The pain was a given, a necessary sacrifice. To survive, I spent my youth bleeding, gratefully, for them. I spent my years as a teacher, a doctor, a cook, a maid, a mother; rarely a friend, a sibling, a child. I felt my pulse thumping harder behind my ears. The bruising of the sky began to take on a deep black with the intensifying rain.

My grandma would always say, “Don’t let the Devil steal your joy,” but how could you avoid such a thing if you shared the same four walls? If his gaze molested you every morning, glowering at the reflection in your eyes? If his hands taught you touch was a vice, and love was a full-blown addiction, only to be soothed by sipping on a man like a cup of Earl Grey named Bent, King, or Riley? (A father, yes, but never yours.) And even after you managed to leave, you could still feel the tangible unrest festering in the bottom of your stomach.

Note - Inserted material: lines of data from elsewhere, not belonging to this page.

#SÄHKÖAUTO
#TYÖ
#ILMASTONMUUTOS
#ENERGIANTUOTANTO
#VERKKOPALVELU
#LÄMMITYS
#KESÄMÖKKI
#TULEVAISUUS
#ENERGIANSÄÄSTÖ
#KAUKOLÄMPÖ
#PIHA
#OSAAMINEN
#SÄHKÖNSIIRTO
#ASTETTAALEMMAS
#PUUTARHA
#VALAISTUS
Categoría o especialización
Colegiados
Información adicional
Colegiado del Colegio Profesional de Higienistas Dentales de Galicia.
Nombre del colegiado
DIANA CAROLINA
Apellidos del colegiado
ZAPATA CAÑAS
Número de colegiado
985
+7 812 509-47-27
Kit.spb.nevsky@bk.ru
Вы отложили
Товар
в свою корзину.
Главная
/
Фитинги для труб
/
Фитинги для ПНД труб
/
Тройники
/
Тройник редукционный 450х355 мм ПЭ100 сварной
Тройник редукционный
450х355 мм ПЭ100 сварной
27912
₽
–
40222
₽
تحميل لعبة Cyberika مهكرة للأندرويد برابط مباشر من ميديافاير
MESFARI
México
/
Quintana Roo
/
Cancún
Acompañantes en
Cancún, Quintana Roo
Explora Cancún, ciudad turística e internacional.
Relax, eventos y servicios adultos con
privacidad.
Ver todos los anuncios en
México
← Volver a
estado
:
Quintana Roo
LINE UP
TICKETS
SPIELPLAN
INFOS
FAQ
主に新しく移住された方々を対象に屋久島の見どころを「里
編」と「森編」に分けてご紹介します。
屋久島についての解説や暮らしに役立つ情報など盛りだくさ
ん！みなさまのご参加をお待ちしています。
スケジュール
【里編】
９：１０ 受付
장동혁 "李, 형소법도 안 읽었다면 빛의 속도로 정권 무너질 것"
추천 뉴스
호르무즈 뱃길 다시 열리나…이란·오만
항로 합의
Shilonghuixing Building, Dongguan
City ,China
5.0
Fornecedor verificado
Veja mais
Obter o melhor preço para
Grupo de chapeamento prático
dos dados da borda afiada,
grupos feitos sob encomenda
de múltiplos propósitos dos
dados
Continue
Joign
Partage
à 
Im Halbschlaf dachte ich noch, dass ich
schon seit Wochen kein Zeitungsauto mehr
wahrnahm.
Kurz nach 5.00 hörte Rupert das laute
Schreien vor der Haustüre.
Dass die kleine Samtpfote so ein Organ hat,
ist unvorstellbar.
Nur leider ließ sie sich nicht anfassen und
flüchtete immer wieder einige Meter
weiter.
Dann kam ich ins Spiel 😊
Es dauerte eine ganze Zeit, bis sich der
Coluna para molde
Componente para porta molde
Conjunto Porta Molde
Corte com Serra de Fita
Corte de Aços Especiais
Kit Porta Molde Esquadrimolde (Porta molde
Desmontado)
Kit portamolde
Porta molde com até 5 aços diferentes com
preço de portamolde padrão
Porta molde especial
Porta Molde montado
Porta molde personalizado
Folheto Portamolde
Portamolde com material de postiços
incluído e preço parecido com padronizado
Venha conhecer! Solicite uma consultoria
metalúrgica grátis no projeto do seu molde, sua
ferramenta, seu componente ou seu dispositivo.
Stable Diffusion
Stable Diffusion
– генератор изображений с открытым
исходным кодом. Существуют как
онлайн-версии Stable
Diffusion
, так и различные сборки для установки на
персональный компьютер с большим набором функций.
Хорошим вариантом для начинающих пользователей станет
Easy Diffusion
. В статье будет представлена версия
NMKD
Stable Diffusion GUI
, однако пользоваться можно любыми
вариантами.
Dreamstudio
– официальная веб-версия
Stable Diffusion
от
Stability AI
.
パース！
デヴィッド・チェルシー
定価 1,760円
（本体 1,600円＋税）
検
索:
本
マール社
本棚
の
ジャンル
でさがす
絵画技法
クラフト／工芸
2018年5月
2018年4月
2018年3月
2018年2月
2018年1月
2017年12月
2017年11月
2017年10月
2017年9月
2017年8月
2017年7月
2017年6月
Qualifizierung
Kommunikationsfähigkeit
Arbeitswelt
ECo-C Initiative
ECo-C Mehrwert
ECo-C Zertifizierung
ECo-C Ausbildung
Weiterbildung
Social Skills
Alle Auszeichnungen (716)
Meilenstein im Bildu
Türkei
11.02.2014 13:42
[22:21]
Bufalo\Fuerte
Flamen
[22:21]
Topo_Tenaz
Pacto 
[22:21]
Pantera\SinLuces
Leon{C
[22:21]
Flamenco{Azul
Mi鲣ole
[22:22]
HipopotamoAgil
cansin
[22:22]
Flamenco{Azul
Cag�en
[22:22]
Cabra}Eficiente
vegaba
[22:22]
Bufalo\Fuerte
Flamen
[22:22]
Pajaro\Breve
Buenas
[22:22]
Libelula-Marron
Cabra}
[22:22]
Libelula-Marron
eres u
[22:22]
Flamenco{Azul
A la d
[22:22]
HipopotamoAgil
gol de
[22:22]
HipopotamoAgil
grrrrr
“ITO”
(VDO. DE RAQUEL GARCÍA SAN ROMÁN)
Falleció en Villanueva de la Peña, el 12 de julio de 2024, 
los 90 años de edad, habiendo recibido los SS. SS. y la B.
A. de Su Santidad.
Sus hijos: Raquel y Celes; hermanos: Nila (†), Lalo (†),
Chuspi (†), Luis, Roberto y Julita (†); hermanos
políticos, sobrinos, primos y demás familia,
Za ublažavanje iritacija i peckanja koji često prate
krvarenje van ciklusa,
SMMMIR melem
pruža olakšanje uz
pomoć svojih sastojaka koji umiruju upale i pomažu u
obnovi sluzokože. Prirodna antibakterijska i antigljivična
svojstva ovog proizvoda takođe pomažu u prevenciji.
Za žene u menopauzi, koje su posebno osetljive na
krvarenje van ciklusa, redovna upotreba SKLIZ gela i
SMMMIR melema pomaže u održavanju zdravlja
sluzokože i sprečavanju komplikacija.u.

A deep contraction bellowed through my body. My core began to swell, pulsing underneath the tension of skin. My jaw unhinged and I began to wail. Maybe a mile or two had passed before my heart became aroused, deluding my mind, and my eyes seemed to deceive me. I pulled over. We exchanged shallow breaths, figuring each other out through the black holes of our eyes in a way that felt unpleasantly familiar. Someone’s rounded, flattened nose and wirey coils of black hair. Someone’s baby girl with curried skin. Someone’s baby. Do you remember me this way, Mama? Do you remember me as your baby?

Somewhere, in my throat, I began to feel trapped. Instinctively, I reached to hold her. To, finally, be eye-to-eye with what I was, what I did not have, what I had to fight for. Then, to feel her heart rapping against mine like a soft dedication to living, a query on how to love and be loved again.

When I look into her eyes now, I find my stillness. Someone’s baby. No longer me, but mine. I wanted to be like her forever. She was everything in me, and yet, amorphous- yet to be defined. Her eyes were a mirror: pure and honest. Not yet tainted by suffering or grief. Her arms reached towards me, trusting me to give her what she needed–what we both needed. Her familiar face was like an old friend, while still holding the novelty of meeting the most beautiful stranger, washed clean with a love like ivory soap.